Date of Award
Campus Access Dissertation
English Language and Literatures
Over the last two decades, composition scholars have increasingly drawn on the discipline of Ecology and related “green” theories to suggest new topics for writing courses, new analogies or models for thinking about the teaching of writing, and new curricular goals. My contribution is to suggest the benefits of adapting a poststructural understanding of ecology that consequently calls our attention back to the material and conceptual (and otherwise institutional) conditions of possibility for the teaching of writing. After examining how composition scholars have conceptualized ecology following the so-called ecological turn in composition studies, I begin tracing the possibilities for a divergent poststructural formulation of ecology.

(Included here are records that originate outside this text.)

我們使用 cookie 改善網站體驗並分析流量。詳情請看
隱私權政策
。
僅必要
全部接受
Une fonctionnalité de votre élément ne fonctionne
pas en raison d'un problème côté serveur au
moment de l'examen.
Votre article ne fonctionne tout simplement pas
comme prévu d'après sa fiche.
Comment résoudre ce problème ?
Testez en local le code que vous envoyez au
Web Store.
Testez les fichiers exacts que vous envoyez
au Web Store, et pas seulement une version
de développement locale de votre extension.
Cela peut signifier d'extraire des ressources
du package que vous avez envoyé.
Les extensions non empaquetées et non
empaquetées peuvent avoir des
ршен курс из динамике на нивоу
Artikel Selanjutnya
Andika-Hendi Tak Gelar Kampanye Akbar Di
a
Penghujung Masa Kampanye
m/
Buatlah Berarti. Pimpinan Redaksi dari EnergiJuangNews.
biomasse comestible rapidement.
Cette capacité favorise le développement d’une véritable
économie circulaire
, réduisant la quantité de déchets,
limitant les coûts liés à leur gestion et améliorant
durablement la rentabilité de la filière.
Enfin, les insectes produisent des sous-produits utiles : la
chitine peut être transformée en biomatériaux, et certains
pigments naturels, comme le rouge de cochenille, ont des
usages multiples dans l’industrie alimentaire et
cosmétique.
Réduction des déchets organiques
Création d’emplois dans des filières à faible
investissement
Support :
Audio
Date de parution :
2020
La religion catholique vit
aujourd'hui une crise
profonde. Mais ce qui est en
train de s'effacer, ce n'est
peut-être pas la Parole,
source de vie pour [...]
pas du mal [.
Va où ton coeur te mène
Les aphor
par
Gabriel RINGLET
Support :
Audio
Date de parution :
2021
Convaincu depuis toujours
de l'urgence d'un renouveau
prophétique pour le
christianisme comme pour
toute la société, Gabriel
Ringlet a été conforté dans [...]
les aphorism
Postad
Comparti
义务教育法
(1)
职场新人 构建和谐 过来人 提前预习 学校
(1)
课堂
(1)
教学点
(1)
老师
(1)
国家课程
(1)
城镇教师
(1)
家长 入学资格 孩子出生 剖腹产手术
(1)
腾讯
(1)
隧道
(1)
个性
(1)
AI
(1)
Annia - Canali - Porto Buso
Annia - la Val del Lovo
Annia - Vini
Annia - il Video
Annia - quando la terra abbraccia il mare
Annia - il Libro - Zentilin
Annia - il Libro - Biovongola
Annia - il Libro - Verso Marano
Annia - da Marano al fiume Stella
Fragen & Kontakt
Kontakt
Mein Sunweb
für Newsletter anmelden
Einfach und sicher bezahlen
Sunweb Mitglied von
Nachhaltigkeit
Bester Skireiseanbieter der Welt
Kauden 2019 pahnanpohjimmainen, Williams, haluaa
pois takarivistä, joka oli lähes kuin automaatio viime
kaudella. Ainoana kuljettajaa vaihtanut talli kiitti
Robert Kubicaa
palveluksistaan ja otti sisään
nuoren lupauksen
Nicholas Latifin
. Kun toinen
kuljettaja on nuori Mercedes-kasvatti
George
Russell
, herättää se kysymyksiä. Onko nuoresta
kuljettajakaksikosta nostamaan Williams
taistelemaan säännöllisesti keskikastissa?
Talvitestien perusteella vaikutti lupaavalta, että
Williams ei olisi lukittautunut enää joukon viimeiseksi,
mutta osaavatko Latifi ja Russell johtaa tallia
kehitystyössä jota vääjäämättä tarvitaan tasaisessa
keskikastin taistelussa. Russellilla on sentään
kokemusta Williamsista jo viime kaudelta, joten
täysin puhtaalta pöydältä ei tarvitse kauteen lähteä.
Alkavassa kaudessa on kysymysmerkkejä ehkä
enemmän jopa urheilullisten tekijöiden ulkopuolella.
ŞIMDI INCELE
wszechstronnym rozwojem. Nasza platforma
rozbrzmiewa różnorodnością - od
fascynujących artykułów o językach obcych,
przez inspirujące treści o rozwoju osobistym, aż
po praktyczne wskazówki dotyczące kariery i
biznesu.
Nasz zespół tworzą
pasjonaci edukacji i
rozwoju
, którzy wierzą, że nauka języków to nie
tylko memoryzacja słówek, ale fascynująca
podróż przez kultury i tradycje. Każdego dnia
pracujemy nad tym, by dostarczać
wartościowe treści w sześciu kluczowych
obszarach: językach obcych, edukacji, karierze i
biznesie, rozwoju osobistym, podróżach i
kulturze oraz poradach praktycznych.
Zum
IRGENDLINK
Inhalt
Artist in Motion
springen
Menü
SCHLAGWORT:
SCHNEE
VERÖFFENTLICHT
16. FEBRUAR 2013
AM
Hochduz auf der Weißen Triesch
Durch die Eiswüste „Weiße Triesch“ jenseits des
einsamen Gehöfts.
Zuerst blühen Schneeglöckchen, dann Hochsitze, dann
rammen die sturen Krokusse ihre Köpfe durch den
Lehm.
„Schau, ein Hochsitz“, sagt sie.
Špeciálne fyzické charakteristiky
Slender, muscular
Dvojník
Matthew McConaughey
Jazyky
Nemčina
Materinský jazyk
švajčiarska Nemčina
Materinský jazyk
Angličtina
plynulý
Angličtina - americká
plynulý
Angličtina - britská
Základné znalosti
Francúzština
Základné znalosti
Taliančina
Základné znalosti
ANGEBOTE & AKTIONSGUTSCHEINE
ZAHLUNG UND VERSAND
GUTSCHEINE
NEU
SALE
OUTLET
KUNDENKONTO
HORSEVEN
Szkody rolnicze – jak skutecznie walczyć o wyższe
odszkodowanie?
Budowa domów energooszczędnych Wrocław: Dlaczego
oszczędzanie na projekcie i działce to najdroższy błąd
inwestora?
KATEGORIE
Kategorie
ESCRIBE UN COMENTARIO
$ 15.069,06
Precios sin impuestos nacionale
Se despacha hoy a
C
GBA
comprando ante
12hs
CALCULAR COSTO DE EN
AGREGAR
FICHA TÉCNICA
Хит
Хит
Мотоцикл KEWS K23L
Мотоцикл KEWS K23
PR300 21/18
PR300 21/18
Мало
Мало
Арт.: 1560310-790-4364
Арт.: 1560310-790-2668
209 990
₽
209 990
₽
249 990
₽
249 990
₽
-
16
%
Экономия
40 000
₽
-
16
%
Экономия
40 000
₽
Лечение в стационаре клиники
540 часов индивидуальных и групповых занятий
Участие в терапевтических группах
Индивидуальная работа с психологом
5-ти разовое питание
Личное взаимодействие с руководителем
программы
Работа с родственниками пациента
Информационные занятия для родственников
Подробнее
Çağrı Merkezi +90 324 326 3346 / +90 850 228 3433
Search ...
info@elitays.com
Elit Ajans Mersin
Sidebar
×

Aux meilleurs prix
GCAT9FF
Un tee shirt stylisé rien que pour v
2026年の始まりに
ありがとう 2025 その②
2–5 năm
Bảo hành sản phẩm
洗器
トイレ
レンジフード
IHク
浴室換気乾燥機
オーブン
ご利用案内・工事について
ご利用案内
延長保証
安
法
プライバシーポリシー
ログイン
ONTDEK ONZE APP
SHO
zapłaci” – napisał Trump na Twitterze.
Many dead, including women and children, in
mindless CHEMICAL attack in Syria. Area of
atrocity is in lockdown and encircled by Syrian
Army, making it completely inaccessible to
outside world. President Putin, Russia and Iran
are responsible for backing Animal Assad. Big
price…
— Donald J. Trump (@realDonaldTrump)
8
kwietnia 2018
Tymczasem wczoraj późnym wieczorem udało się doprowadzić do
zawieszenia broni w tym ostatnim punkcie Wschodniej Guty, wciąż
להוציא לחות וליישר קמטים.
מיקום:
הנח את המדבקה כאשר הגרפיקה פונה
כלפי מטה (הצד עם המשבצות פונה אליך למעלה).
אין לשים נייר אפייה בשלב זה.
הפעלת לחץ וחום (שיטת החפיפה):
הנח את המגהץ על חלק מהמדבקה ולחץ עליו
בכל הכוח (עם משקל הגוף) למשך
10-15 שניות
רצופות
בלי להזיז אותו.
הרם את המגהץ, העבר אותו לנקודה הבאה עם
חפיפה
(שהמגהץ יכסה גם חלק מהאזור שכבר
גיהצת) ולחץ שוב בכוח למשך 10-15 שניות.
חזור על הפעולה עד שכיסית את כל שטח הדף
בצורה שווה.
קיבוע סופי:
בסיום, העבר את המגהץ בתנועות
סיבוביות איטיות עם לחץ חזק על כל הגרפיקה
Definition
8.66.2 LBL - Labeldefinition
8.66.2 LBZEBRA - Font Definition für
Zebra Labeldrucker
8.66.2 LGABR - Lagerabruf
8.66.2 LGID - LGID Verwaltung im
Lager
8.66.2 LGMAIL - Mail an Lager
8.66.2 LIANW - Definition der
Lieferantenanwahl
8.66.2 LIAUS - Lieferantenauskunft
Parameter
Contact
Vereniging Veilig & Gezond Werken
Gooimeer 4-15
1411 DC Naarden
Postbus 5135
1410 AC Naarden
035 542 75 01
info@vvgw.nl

Next, I explore that poststructural trajectory by reorienting the question of ecology into one of place and offer a series of three conceptual maps that allow a fuller articulation of the revised sense of ecology. After that, I trace a converging path, working through the familiar figure of Kenneth Burke to argue for a conception of ecology as rhetorical style. Finally, I turn my attention more explicitly onto the institutional scene of composition pedagogy in the form of an analysis of labor, which relies in part on a case study of a mid-sized comprehensive university. Ultimately, I argue that ecology, rhetorically conceived, has the potential not only for provoking thinking about the topical content or disciplinary affiliations of writing courses, but also, more broadly, for calling attention to the ways institutional practices writ large compose postsecondary institutions.